A Stellantis anunciou encargos extraordinários de 22,2 mil milhões de euros, enquanto a Ford cancelou vários projetos de desenvolvimento de veículos elétricos, registando um impacto contabilístico de cerca de 16,5 mil milhões de euros. Entre as decisões tomadas está a substituição da pick-up F-150 Lightning totalmente elétrica por um modelo de autonomia estendida, que recorre a um motor a gasolina para recarregar a bateria, bem como o cancelamento de uma nova geração de pick-ups elétricas e de carrinhas comerciais.
Também a General Motors reviu os seus planos, anunciando uma baixa contabilística de 5,1 mil milhões de euros após reavaliar os investimentos em veículos elétricos. O grupo justificou o ajustamento com a redução da produção planeada e os efeitos dessa decisão na cadeia de fornecimento, incluindo contratos cancelados com fornecedores e imparidades em ativos. Apesar de um aumento ligeiro das receitas, o lucro líquido da empresa caiu para cerca de 2,3 mil milhões de euros.
O impacto reflete-se no mercado americano, onde as vendas de veículos elétricos recuaram para 1,28 milhões de unidades no último ano, depois de uma quebra acentuada no último trimestre.
Europa cresce abaixo das metas e abranda os planos
Na Europa, apesar de uma projeção de crescimento de 30% para 2025, os veículos elétricos representam apenas 17% do mercado, abaixo da meta de 20% definida pela indústria para cumprir os objetivos de descarbonização de Bruxelas. Este desfasamento levou os fabricantes a alertarem a Comissão Europeia, que acabou por conceder alguma flexibilidade para evitar multas e proteger os balanços das empresas.

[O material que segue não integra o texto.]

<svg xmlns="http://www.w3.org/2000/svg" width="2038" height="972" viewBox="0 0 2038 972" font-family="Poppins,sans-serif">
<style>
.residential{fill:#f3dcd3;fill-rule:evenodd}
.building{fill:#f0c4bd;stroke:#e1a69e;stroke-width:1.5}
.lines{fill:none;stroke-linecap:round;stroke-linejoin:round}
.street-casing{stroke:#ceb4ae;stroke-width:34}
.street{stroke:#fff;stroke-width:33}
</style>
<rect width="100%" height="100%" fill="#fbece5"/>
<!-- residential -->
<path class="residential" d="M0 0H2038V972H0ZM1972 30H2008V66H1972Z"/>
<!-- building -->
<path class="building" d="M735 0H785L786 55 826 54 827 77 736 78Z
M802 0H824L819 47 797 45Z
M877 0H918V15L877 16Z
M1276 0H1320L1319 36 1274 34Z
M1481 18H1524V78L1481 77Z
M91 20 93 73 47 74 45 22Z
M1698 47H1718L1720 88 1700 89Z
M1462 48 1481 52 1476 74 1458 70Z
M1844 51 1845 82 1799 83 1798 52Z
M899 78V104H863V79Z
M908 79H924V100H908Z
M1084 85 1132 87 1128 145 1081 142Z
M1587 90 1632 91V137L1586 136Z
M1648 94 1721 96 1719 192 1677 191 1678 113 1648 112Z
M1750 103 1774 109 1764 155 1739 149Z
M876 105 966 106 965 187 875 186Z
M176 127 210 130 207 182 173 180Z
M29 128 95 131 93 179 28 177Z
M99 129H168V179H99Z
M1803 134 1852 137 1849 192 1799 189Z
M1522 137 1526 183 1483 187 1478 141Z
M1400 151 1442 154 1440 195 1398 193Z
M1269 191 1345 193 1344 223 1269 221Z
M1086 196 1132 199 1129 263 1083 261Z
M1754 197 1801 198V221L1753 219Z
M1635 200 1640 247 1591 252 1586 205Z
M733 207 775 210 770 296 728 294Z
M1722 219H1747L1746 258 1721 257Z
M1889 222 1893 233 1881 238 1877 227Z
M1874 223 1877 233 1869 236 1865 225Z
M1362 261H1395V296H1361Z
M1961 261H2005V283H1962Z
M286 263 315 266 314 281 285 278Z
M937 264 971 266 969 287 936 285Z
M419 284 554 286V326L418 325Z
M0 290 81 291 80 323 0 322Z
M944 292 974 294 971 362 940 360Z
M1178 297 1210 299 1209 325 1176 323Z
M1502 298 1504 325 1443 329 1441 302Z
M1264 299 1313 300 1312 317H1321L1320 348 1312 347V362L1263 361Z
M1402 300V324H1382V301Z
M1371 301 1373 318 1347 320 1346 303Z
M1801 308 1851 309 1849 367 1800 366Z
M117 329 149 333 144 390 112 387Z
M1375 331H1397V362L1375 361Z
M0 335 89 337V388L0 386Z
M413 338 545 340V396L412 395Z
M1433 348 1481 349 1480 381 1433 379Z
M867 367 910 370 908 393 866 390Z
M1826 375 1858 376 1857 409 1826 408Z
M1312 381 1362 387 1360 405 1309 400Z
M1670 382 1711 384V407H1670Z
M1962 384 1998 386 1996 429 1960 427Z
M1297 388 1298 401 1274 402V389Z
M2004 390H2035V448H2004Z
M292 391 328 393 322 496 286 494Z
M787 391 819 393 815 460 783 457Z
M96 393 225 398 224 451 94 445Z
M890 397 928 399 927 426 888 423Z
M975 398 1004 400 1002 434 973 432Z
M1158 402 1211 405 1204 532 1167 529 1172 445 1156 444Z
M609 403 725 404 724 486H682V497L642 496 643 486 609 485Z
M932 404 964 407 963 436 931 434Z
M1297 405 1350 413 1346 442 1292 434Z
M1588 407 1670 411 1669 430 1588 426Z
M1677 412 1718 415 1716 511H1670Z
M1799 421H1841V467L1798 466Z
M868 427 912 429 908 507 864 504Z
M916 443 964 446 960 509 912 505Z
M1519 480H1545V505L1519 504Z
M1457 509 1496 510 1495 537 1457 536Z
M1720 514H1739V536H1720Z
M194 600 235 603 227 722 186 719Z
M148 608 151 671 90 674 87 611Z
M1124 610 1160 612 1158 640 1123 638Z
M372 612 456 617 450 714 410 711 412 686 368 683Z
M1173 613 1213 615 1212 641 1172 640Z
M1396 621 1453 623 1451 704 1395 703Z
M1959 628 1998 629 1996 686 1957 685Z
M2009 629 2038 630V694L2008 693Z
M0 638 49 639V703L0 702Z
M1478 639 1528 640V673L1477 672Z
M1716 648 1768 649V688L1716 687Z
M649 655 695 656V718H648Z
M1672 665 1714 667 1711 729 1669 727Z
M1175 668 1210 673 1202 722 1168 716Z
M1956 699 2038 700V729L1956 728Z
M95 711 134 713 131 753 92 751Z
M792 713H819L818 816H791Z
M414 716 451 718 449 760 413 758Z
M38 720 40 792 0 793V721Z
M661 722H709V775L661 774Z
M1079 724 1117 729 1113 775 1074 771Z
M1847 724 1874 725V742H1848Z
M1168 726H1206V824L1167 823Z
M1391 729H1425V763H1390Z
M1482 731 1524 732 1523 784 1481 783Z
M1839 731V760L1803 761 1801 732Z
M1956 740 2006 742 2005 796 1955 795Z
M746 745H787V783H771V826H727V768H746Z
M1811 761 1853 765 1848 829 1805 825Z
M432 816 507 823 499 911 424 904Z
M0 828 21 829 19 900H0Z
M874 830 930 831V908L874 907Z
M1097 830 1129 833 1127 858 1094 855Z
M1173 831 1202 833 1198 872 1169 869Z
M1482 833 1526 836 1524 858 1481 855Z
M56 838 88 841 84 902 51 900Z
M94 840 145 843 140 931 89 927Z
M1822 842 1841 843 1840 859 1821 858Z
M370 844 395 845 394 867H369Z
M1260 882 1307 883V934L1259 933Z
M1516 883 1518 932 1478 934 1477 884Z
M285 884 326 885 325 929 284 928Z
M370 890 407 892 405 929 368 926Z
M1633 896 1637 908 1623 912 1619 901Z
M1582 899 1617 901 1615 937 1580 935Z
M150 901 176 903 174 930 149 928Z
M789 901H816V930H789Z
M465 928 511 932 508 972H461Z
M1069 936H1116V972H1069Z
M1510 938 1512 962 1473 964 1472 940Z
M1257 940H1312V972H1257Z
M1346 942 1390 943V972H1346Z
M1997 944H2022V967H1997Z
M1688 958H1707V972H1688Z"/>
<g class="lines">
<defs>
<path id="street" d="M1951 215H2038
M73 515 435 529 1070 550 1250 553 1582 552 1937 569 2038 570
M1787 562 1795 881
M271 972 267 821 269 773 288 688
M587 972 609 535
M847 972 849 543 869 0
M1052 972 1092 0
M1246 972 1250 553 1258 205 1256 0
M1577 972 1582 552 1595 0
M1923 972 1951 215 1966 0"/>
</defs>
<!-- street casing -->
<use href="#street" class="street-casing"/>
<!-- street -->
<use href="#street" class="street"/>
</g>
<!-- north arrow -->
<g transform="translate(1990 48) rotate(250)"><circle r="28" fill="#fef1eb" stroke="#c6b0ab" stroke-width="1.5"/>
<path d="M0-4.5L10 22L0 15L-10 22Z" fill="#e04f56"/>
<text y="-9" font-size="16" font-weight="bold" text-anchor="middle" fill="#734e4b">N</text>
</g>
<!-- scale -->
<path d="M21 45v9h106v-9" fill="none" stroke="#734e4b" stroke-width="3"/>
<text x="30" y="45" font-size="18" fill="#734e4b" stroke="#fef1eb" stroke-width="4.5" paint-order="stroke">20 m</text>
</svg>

Como consequência, vários construtores europeus estão a rever os seus calendários. A Porsche adiou o lançamento de modelos totalmente elétricos e o desenvolvimento de uma nova plataforma para depois de 2030, uma decisão que teve um impacto de 4,7 mil milhões de euros no Grupo Volkswagen. A marca alemã cancelou ainda um SUV elétrico que seria posicionado acima do Cayenne, optando agora por versões a combustão e híbridas plug-in, com um custo estimado de 1,8 mil milhões de euros.

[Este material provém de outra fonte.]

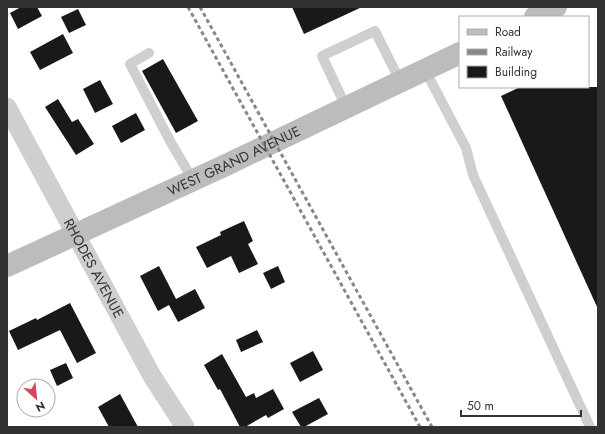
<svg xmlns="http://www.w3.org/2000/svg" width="605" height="434" font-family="Jost,sans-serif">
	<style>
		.building { fill: #191919 }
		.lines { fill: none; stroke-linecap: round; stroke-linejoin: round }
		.lane { stroke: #cfcfcf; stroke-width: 10 }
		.street { stroke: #cfcfcf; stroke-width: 19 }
		.secondary { stroke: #bcbcbc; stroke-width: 22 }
		.rail { stroke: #878787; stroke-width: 3; stroke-dasharray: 4 3; stroke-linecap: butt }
		.labels { text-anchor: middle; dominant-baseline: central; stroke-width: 4; stroke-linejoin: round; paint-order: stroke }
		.street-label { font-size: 14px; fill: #323232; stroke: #fff }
	</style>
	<rect width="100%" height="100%" fill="#fff"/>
	<!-- building -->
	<g class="building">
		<polygon points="21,7 37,7 42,16 18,29 10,13"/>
		<polygon points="292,7 362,7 304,34"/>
		<polygon points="78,9 86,25 69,33 61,17"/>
		<polygon points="63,34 73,53 40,70 30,52"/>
		<polygon points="163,59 198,121 176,133 142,71"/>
		<polygon points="100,80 113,104 95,113 83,89"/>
		<polygon points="520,87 598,87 598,309 501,96"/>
		<polygon points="58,99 72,122 78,119 94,144 76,155 45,107"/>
		<polygon points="136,113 145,130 121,143 112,126"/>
		<polygon points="244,221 253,241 248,244 258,264 239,273 231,256 207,268 196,247 221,235 220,232"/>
		<polygon points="159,266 176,299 195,289 205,308 178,322 169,305 158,311 140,276"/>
		<polygon points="278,266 285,282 271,289 263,273"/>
		<polygon points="70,303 96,353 77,363 60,330 18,350 9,331 36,318 37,320"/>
		<polygon points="257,330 263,342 241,352 236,340"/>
		<polygon points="313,351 323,370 300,382 290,363"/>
		<polygon points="222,354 246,397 254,393 256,398 273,389 284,409 268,418 266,415 245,427 240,427 220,389 218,390 204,365"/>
		<polygon points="66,363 73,378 57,386 50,370"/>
		<polygon points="120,394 138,427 109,427 98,407"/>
		<polygon points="319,398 328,414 304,427 301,427 292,412"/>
	</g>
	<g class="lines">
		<!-- lane -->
		<g class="lane">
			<polyline points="149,53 130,64 170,141 193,180"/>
			<polyline points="425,70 466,148 473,175 590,427"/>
			<polyline points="346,107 322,56 375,31 400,81"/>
		</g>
		<!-- street -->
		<path class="street" id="s1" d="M7,107L152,376L185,427"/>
		<!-- secondary -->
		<g class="secondary">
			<polyline points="535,17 556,7"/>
			<path id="s2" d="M7,266L226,165L460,53"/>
		</g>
		<!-- rail -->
		<g class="rail">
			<polyline points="188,7 420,427"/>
			<polyline points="200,7 432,427"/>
		</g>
	</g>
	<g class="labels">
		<!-- street labels -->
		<g class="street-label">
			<text stroke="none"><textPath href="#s2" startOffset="250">WEST GRAND AVENUE</textPath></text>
			<text stroke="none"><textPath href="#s1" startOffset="183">RHODES AVENUE</textPath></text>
		</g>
	</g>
	<!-- border -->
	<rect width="605" height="434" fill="none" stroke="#323232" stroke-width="16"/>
	<!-- legend -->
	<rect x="459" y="16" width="130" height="72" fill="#ffffff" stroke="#adadad"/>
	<rect x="467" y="29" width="20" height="6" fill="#bcbcbc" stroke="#adadad"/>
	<text x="495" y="36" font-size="12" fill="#323232">Road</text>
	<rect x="467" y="49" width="20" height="6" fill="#878787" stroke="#adadad"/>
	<text x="495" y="56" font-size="12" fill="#323232">Railway</text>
	<rect x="467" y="66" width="20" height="12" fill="#191919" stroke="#adadad"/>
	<text x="495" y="76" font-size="12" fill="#323232">Building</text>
	<!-- north arrow -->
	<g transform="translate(36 398) rotate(153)"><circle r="19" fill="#ffffff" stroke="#adadad"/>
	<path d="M0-3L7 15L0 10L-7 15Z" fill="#d7475e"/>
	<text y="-6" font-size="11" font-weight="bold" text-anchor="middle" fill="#323232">N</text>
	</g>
	<!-- scale -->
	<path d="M461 410v6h120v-6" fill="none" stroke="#323232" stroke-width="2"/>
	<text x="467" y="410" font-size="12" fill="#323232" stroke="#ffffff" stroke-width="3" paint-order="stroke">50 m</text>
</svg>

A Mercedes-Benz também recuou na meta de se tornar totalmente elétrica até 2030. A fabricante passou a prever que até metade das suas vendas serão de veículos eletrificados, incluindo híbridos plug-in, e decidiu disponibilizar versões híbridas de modelos inicialmente planeados apenas como elétricos. Com a plataforma modular MMA, a empresa aposta agora numa estratégia multienergética, depois de abandonar o objetivo de ter 100% do mix de vendas em elétricos. Atualmente, estes representam 9,4% das vendas, com uma previsão de queda em 2025.
Ferrari, Volvo e um futuro mais híbrido
A revisão estratégica estende-se a marcas de nicho. A Ferrari reduziu para 20% a meta de produção de veículos elétricos até 2030, metade do que tinha previsto em 2022. A marca italiana aponta agora para um equilíbrio entre híbridos, que deverão representar 40% da produção, e motores de combustão interna, que ocuparão os restantes 40%.
Este anúncio surge num momento em que a Ferrari revelou detalhes do seu primeiro desportivo totalmente elétrico, o Ferrari Elettrica, cujas entregas deverão começar ainda este ano, sublinhando que a eletrificação continua nos planos, mas de forma mais cautelosa e gradual.
No conjunto, a indústria automóvel parece entrar numa nova fase, menos marcada por metas rígidas e mais orientada para soluções híbridas e multienergéticas. Uma reavaliação estratégica que, segundo o El Economista, reflete a necessidade de adaptação a um mercado mais incerto, competitivo e politicamente volátil.